## [EXERCISE]
Each line in the records below that has the word "prevede" should be copied.

[DATA UNDER STUDY]

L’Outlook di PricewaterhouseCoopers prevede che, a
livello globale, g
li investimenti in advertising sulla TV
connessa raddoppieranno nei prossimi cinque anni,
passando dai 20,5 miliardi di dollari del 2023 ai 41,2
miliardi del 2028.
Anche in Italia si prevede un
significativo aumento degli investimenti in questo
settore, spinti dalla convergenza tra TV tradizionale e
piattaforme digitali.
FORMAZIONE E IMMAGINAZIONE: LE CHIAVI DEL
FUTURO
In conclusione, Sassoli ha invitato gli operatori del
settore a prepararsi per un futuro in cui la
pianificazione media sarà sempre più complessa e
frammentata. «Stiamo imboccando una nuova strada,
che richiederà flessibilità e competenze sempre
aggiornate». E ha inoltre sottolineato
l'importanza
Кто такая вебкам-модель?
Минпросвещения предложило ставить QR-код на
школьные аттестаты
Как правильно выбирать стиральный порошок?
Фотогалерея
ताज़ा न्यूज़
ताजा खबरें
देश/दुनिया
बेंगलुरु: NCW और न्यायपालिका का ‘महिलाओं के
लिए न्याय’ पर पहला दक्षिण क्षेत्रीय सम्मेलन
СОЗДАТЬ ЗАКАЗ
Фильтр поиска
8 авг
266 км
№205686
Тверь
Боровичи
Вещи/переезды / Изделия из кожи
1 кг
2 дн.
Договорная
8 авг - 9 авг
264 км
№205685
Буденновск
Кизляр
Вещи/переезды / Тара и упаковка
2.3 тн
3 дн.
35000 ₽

[/DATA UNDER STUDY]

## [RESPONSE]
L’Outlook di PricewaterhouseCoopers prevede che, a
Anche in Italia si prevede un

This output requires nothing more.